**Aim of the exercise**. In the listing, copy everything from the line containing "pose: elev=274.5 azim=56.5 roll=2.6 dist=1.59" down to the line containing "Dot at: (149, 312)", replacing "elev" with "elevation" and changing nothing else.

**Dataset records**.

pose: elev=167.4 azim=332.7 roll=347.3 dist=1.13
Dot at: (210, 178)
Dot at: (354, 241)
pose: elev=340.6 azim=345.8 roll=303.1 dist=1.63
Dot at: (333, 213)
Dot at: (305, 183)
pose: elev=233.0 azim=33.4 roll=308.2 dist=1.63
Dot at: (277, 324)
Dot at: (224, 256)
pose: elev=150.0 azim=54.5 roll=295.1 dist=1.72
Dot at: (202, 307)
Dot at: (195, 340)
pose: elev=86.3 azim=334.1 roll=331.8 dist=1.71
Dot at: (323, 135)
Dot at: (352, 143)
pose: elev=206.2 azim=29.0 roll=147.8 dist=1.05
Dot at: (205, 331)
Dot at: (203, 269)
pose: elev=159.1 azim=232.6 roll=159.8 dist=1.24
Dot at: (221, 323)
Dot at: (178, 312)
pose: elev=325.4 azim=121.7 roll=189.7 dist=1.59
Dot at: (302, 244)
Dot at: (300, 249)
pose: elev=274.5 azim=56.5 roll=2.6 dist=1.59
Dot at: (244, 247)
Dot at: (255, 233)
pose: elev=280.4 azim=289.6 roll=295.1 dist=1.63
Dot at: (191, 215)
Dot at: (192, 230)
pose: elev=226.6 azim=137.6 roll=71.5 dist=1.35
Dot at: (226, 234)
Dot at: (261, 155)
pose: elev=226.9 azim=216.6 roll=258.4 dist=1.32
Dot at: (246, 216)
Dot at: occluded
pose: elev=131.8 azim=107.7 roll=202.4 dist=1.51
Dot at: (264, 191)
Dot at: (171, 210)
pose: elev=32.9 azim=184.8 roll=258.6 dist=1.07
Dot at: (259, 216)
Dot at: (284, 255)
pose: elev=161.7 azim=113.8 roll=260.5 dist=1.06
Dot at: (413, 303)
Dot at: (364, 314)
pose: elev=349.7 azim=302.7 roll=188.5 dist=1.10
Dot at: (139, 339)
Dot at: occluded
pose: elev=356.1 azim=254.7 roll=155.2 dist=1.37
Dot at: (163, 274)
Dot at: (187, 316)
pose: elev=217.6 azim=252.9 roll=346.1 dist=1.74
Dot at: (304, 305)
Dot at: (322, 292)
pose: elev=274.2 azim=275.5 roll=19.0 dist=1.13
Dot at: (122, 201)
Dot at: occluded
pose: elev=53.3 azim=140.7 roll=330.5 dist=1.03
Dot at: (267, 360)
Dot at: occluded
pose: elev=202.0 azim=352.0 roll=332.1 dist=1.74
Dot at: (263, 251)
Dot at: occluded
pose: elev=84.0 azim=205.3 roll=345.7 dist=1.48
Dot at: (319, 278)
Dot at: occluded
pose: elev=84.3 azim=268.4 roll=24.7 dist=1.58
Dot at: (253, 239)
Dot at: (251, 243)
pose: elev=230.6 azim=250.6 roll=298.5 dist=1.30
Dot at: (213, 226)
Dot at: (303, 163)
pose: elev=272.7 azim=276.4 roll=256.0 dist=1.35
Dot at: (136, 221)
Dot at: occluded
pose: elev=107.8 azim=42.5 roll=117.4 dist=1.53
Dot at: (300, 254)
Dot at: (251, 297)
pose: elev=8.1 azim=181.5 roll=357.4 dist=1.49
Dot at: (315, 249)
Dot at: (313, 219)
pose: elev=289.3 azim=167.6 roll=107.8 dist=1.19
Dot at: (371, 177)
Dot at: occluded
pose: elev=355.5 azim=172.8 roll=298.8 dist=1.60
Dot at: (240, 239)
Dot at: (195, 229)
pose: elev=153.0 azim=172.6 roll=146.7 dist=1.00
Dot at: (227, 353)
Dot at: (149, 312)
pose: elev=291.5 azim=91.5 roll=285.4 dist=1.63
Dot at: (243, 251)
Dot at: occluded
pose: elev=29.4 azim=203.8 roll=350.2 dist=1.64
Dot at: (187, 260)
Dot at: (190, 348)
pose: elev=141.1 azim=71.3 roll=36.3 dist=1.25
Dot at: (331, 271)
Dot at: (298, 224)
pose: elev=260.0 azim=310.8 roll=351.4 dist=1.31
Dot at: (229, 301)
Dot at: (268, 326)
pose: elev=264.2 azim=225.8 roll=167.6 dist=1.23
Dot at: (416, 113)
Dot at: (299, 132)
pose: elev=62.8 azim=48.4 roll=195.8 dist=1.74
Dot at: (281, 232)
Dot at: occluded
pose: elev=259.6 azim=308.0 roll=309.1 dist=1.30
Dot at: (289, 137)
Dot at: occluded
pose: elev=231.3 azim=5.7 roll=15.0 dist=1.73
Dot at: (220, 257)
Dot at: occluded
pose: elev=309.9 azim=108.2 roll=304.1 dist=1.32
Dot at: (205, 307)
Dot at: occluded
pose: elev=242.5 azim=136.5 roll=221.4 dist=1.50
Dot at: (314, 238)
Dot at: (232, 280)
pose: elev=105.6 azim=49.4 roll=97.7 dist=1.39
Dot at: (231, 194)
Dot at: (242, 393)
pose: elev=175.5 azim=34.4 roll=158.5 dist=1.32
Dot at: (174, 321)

**Result below**.
pose: elevation=274.5 azim=56.5 roll=2.6 dist=1.59
Dot at: (244, 247)
Dot at: (255, 233)
pose: elevation=280.4 azim=289.6 roll=295.1 dist=1.63
Dot at: (191, 215)
Dot at: (192, 230)
pose: elevation=226.6 azim=137.6 roll=71.5 dist=1.35
Dot at: (226, 234)
Dot at: (261, 155)
pose: elevation=226.9 azim=216.6 roll=258.4 dist=1.32
Dot at: (246, 216)
Dot at: occluded
pose: elevation=131.8 azim=107.7 roll=202.4 dist=1.51
Dot at: (264, 191)
Dot at: (171, 210)
pose: elevation=32.9 azim=184.8 roll=258.6 dist=1.07
Dot at: (259, 216)
Dot at: (284, 255)
pose: elevation=161.7 azim=113.8 roll=260.5 dist=1.06
Dot at: (413, 303)
Dot at: (364, 314)
pose: elevation=349.7 azim=302.7 roll=188.5 dist=1.10
Dot at: (139, 339)
Dot at: occluded
pose: elevation=356.1 azim=254.7 roll=155.2 dist=1.37
Dot at: (163, 274)
Dot at: (187, 316)
pose: elevation=217.6 azim=252.9 roll=346.1 dist=1.74
Dot at: (304, 305)
Dot at: (322, 292)
pose: elevation=274.2 azim=275.5 roll=19.0 dist=1.13
Dot at: (122, 201)
Dot at: occluded
pose: elevation=53.3 azim=140.7 roll=330.5 dist=1.03
Dot at: (267, 360)
Dot at: occluded
pose: elevation=202.0 azim=352.0 roll=332.1 dist=1.74
Dot at: (263, 251)
Dot at: occluded
pose: elevation=84.0 azim=205.3 roll=345.7 dist=1.48
Dot at: (319, 278)
Dot at: occluded
pose: elevation=84.3 azim=268.4 roll=24.7 dist=1.58
Dot at: (253, 239)
Dot at: (251, 243)
pose: elevation=230.6 azim=250.6 roll=298.5 dist=1.30
Dot at: (213, 226)
Dot at: (303, 163)
pose: elevation=272.7 azim=276.4 roll=256.0 dist=1.35
Dot at: (136, 221)
Dot at: occluded
pose: elevation=107.8 azim=42.5 roll=117.4 dist=1.53
Dot at: (300, 254)
Dot at: (251, 297)
pose: elevation=8.1 azim=181.5 roll=357.4 dist=1.49
Dot at: (315, 249)
Dot at: (313, 219)
pose: elevation=289.3 azim=167.6 roll=107.8 dist=1.19
Dot at: (371, 177)
Dot at: occluded
pose: elevation=355.5 azim=172.8 roll=298.8 dist=1.60
Dot at: (240, 239)
Dot at: (195, 229)
pose: elevation=153.0 azim=172.6 roll=146.7 dist=1.00
Dot at: (227, 353)
Dot at: (149, 312)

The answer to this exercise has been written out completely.